The organizations called for governments to demand that all bureaucratic and administrative restrictions be lifted, all land crossings be opened, access to everyone across Gaza to be ensured and for the rejection of military-controlled distribution and a restoration of a “principled, UN-led humanitarian response.”
“States must pursue concrete measures to end the siege, such as halting the transfer of weapons and ammunition.”
Israel, which controls all supplies entering Gaza, denies it is responsible for shortages of food.
More than 800 people have been killed in recent weeks trying to reach food, mostly in mass shootings by Israeli soldiers posted near Gaza Humanitarian Foundation distribution centers. The foundation, backed by the United States, has been fiercely criticized by humanitarian organizations, including the United Nations, for an alleged lack of neutrality.
Israeli forces have killed nearly 60,000 Palestinians in airstrikes, shelling and shooting since launching their assault on Gaza in response to attacks on Israel by the Hamas group that killed 1,200 people and captured 251 hostages in October 2023.
For the first time since the war began, Palestinian officials say dozens are now also dying of hunger.
Gaza has seen its food stocks run out since Israel cut off all supplies to the territory in March and then lifted that blockade in May with new measures it says are needed to prevent aid from being diverted to militant groups.

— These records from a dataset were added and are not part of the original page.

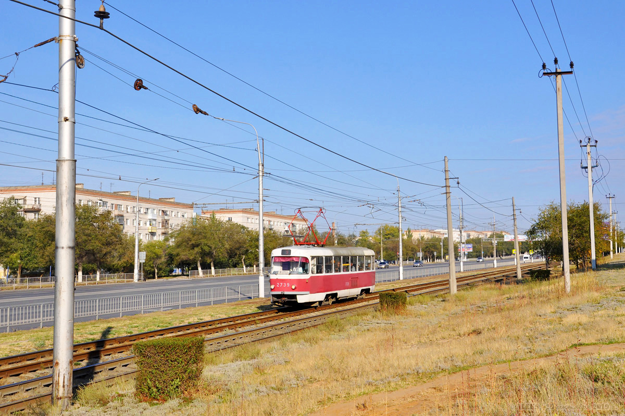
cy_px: 208
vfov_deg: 31.8
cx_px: 312
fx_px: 729
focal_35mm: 42
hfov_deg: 46.4
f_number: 8
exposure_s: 1/500
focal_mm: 28
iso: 200
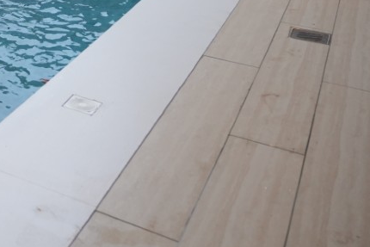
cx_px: -124
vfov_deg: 18.0
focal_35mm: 64
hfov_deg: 26.2
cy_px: -162
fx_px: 658
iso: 1000
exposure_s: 1/100
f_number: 2.8
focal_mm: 17
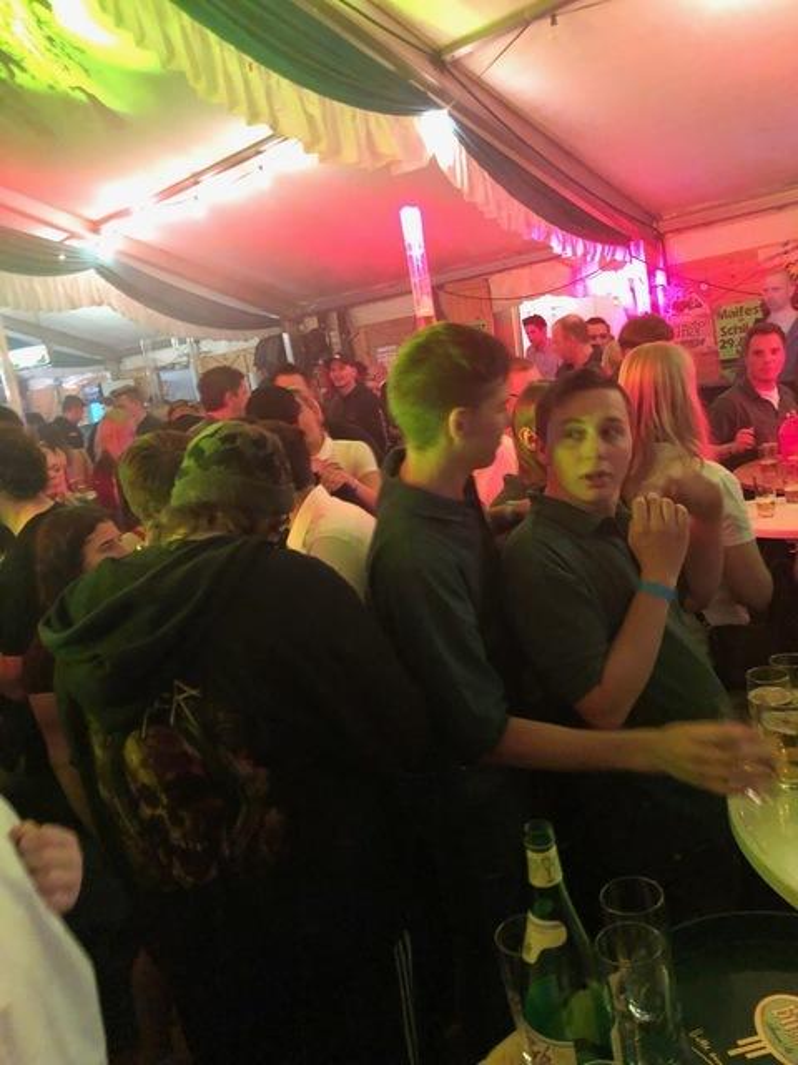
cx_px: 399
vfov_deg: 63.4
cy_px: 532
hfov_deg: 49.7
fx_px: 861
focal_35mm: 28
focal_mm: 3.99
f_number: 1.8
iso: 125
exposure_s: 1/4
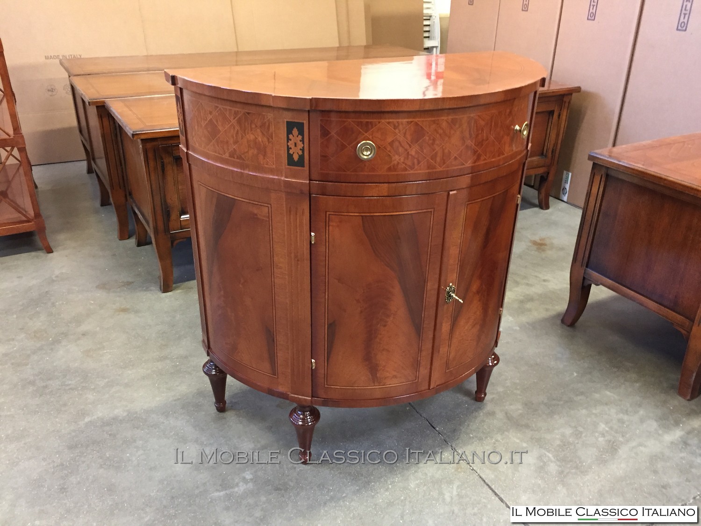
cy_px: 263
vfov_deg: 48.2
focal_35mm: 29
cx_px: 350
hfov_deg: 61.7
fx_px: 587
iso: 250
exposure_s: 1/20
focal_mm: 4.15
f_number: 2.2
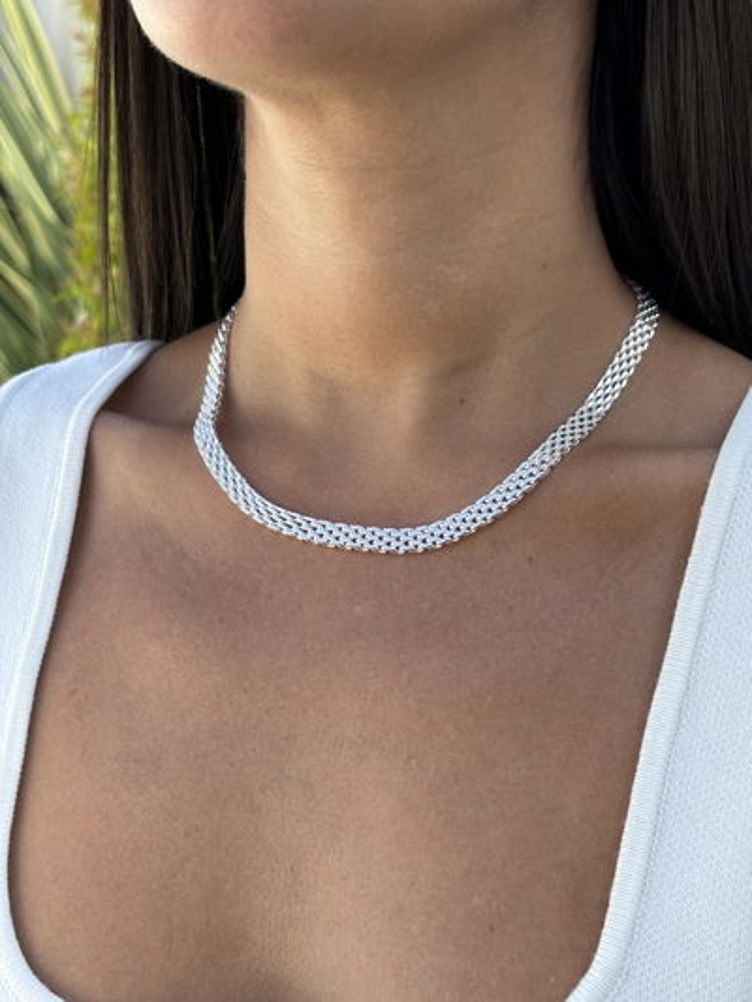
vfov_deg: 36.8
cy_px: 501
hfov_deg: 28.0
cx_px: 376
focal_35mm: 52
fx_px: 1506
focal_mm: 5.96
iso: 32
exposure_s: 1/568
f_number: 1.6
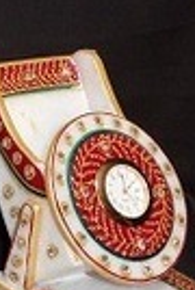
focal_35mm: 120
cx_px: -284
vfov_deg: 17.0
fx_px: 970
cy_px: 207
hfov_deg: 10.0
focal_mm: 5.6
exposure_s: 1/30
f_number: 3.7
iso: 200
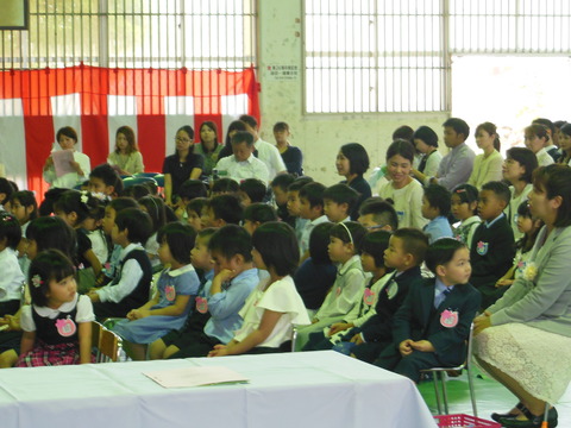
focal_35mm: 124
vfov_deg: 12.0
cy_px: 214
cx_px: 286
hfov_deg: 15.9
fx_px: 2045
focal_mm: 22.1
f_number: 5.7
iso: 400
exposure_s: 1/13
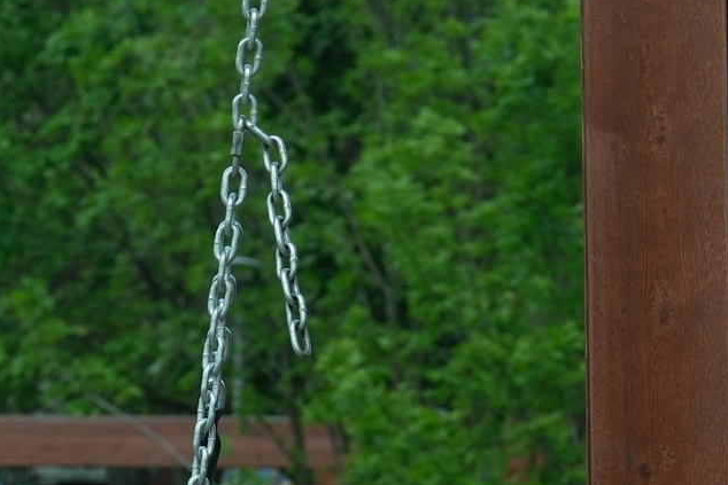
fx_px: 6128
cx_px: 125
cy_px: 781
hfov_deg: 6.8
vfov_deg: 4.5
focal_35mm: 303
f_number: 5.6
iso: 160
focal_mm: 50
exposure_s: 1/200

The Norwegian Refugee Council, one of the largest independent aid organisations in Gaza, told Reuters on Tuesday its supplies were exhausted and some of its staff starving, and the group accused Israel of paralysing its work.
“Our last tent, our last food parcel, our last relief items have been distributed. There is nothing left,” Jan Egeland, the secretary general of the council, told Reuters in an interview via video link from Oslo.
The council, which has 64 Palestinian and two international staff on the ground in Gaza, echoed comments on Tuesday by the head of the Palestinian refugee agency UNRWA who said its staff were fainting on the job from hunger and exhaustion.
The NRC said that for the last 145 days, it has not been able to get tents, water, sanitation supplies, food and education materials into Gaza, where Israel has been at war against Palestinian group Hamas since October 2023 and the United Nations has warned of a worsening hunger crisis.
“Hundreds of truckloads have been sitting in warehouses or in Egypt or elsewhere, and costing our Western European donors a lot of money, but they are blocked from coming in… That’s why we are so angry. Because our job is to help,” Egeland said.
“Israel is not yielding. They just want to paralyse our work,” he added.